As household finance experts warn of energy bills topping the £3,000 mark by 2023, it is time for politicians to level with the people, just as they have done in Germany – and to contemplate radical action. If central European countries are forced to switch the lights off, and introduce compulsory rationing of heating and light this winter, and bail out private companies with tens of billions of euros, that’s not just an energy crisis, or a financial crisis. It will be a strategic blow in a conflict between systems, initiated by Vladimir Putin.
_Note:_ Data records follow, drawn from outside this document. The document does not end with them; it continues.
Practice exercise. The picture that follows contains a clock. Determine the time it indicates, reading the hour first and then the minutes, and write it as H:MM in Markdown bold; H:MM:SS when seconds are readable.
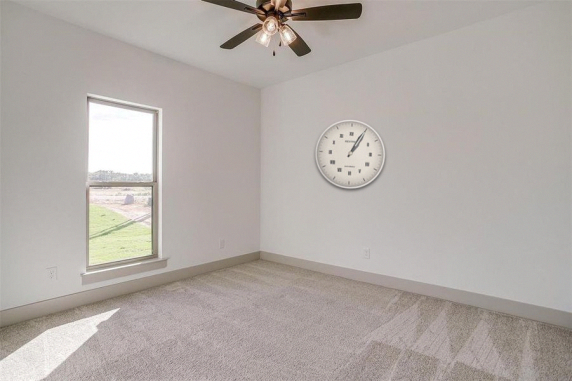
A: **1:05**
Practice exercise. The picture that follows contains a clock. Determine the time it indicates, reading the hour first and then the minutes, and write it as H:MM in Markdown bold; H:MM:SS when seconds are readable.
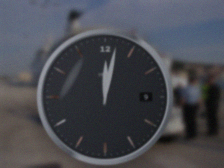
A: **12:02**
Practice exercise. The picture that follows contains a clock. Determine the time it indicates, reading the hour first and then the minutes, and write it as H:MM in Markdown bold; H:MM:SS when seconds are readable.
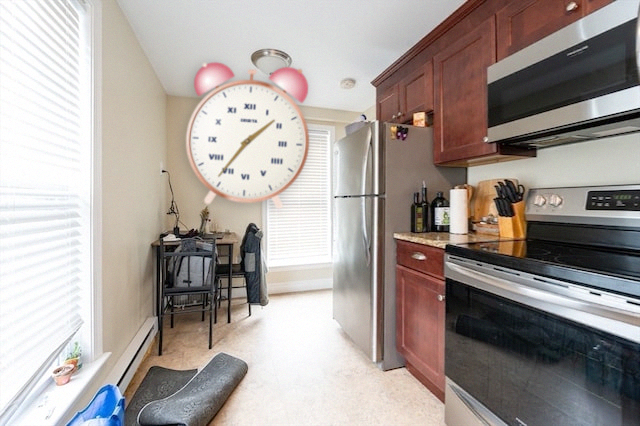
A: **1:36**
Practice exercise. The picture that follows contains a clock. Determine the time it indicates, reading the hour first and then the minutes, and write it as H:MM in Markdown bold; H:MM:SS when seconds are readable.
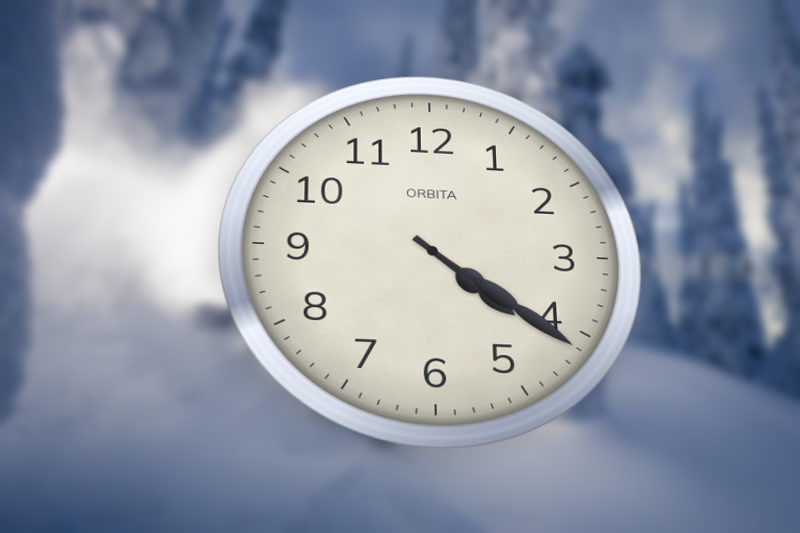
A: **4:21**
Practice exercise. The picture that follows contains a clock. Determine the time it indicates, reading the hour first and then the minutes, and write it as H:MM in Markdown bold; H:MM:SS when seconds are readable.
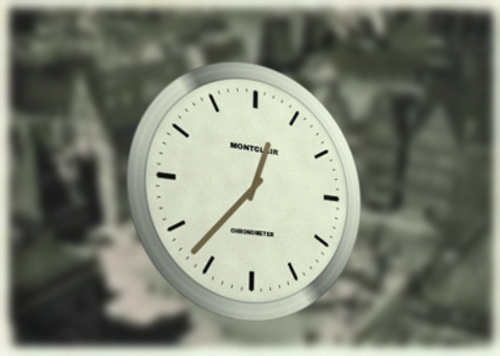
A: **12:37**
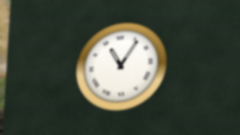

People will go on the streets, rightly, to demand lower prices and priority supply for households and public services, not non-essential corporations and luxury consumption. Some, spurred by the conservative right, will demand an end to decarbonisation targets, the energy taxes that promote them and to bans on coal and fracking. And they will ask: who is to blame?

Across Europe, there are political movements ready to blame Western governments for supporting Ukraine, with arms and sanctions. In Germany this includes the far-right Alternative for Germany (AfD), a vocal section of the Left Party and – tacitly – Putin-sympathetic voters among both the social democratic and conservative electorates. 

In Britain it will be the usual suspects: Nigel Farage, Reform UK and, on the far left, the likes of George Galloway and Chris Williamson. But the real British weak point – if an energy crisis does engulf Europe –  will be the Conservative electorate. They’ve been sold one lie – Brexit. A more subtle lie was the story woven by Boris Johnson – that Britain could shovel arms, ammunition and money into Ukraine without any domestic consequences. Our support for the war was framed as a free hit against totalitarianism, delivered by other people’s children and enhancing Britain’s reputation as the unilateral tough guy of Europe.

With the emergence of the first fuel price protests, and renewed pledges to abandon the net-zero target from Conservative leadership candidates, we’re at the point where the UK, like the rest of Europe, has to face the connectedness of the crises we are living through.

Russia fights strategically. Its strategic aim is to split Nato, shatter the EU, blow apart Western democracies and install a Putin-friendly politician in the White House. Its invasion of Ukraine, its dark manoeuvrings with Lithuania over rail access, its shutdown of Nord Stream 1, and its blockade of grain exports to the Global South: each of these events are “operations”. So is the disinformation war it is fighting: the perpetual threats of nuclear armageddon mouthed by Putin’s acolytes on live TV, the intimidation aimed at Western journalists.

It’s all part of something we must honestly call a war. The non-violent stuff is there to back the missile strikes. It’s all there in the Russian textbooks, which explain how economic pressure, political manipulation and culture wars can render the “state victim” helpless, forcing Western adversaries to act against their own interest.

The art of facing down Russia in Ukraine, retaining and enhancing our own democratic freedoms, maintaining the resilience and openness of our societies, and keeping the lights on – that’s the real challenge facing this fractured Tory government. But its lost in the chatter. As with the Brits Orwell observed in 1940, we are trapped in the delusions of a phoney war. Unfortunately the next move lies with Russia.